Prime Minister Manmohan Singh’s decision to call the Leader of the Opposition, L.K. Advani, and discuss the case against Pragya Thakur, followed up with a briefing from the national security adviser and other intelligence officials, is a welcome attempt to introduce a measure of fact-based rationality into what’s turning out to be a reckless and self-serving smear campaign. Besides giving the BJP a chance to backtrack on its dangerous position, this move is a reminder that no matter how deep ideological disagreements run, we cannot afford to not put the country first on matters like terrorism. The PM’s initiative is an attempt to take the politics out of it, to defuse the situation and point the way to pragmatic teamwork on issues that really matter.
If this issue is spun to become an election issue, pitting communities against each other and questioning the integrity of our investigative forces, it would send the discourse into a fact-free, destructive spiral and make it that much more difficult to effectively counter terrorism. Instead, sharing the details of the investigative process, and allaying anxieties — and crucially, being seen to be doing so — with clear evidence would ensure that anti-terror sleuthwork remains an essentially technical matter, out of the political fray. And this last, when the country is in the midst of the clutch of fiercely contested assembly elections, with the certainty of general elections to follow within months.

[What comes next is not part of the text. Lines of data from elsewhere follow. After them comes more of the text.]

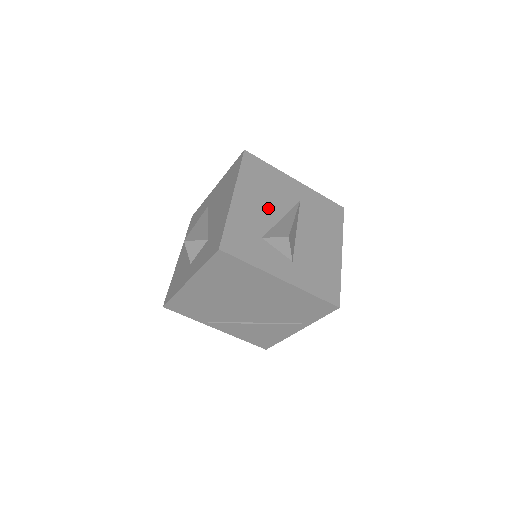
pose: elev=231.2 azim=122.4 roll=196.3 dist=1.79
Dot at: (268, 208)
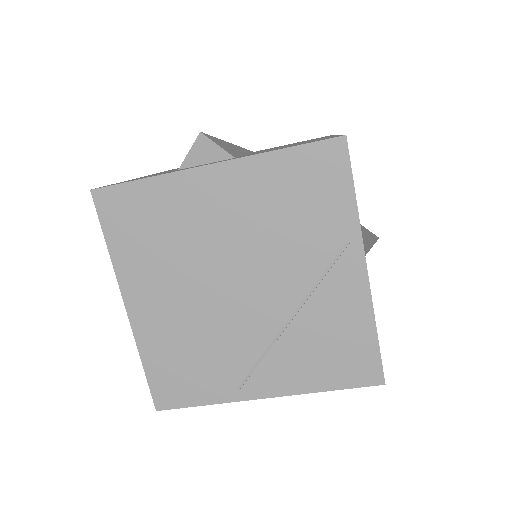
Dot at: occluded
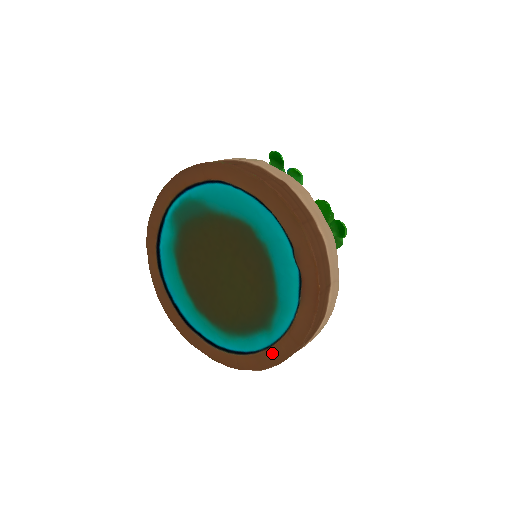
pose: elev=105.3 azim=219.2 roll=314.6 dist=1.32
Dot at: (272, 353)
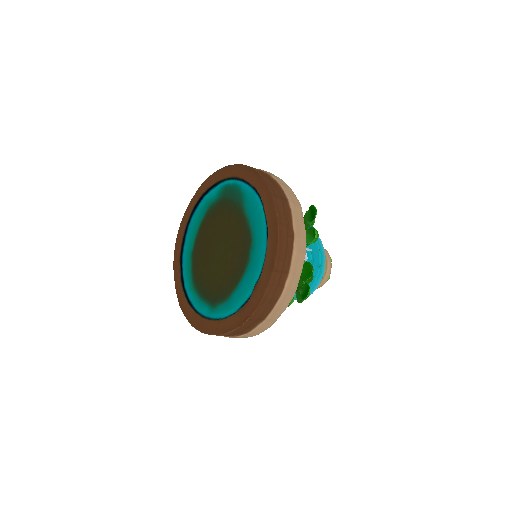
Dot at: (203, 322)
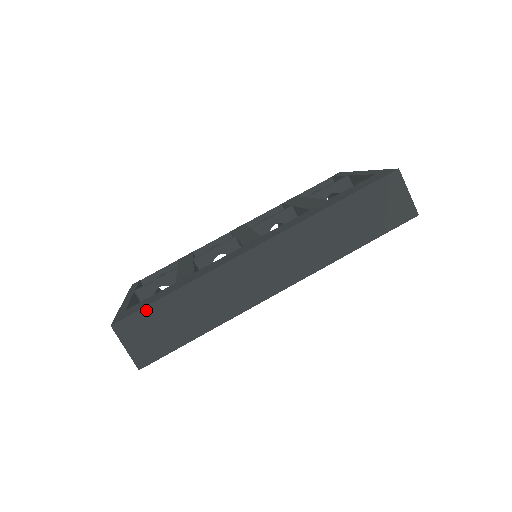
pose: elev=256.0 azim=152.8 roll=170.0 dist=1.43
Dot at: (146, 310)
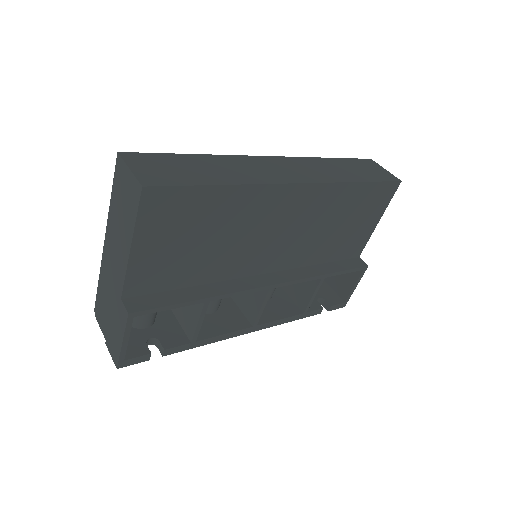
Dot at: (160, 155)
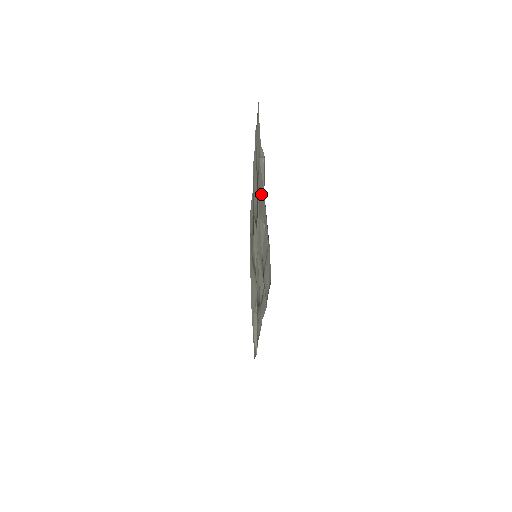
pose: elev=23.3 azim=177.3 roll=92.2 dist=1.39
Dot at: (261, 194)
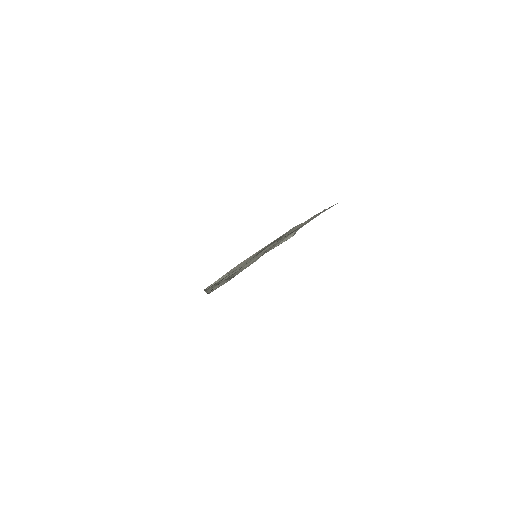
Dot at: (270, 248)
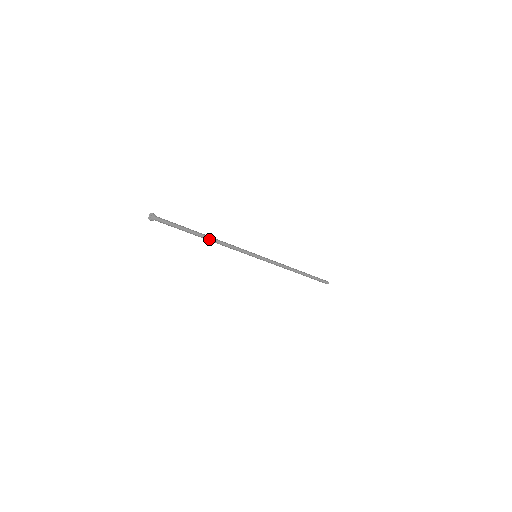
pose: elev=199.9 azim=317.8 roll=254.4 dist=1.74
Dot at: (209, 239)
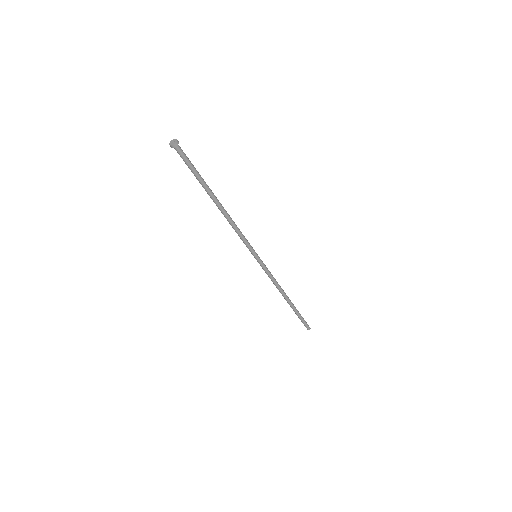
Dot at: (219, 207)
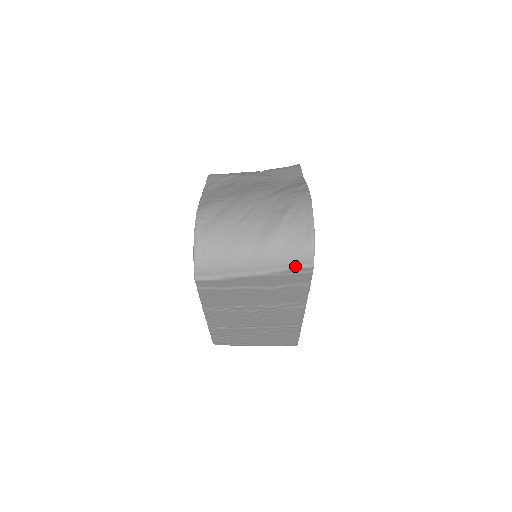
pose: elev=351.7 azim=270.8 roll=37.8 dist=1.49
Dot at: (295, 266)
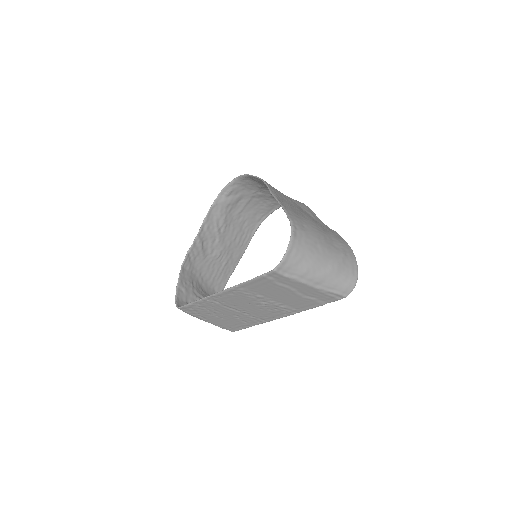
Dot at: (338, 292)
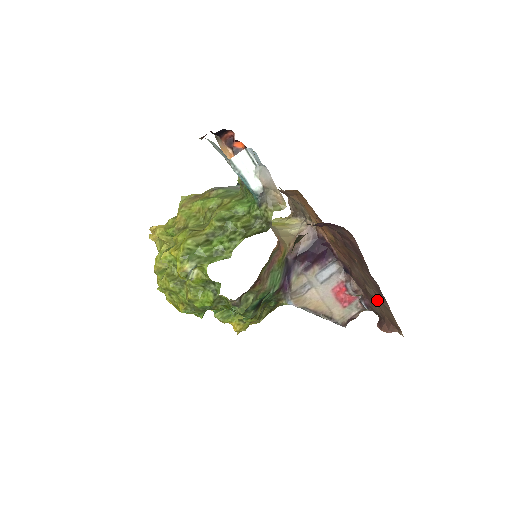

Along with reaching across the aisle for support on critical legislation, it is also important that opposition leaders are kept in the loop on matters of urgent concern — and conversely, opposition leaders must set partisan discord aside and take responsibility. In the context of the nuclear deal, this paper had suggested a system where parties with significant parliamentary presence could nominate MPs who could take an oath of secrecy and be allowed access to sensitive executive information. The same logic can be extended to vital intelligence reports. Of course, there is no guarantee that this information-sharing will alter politicians’ stand, but it might shift the debate away from the realm of politically manipulable rumour and insinuation.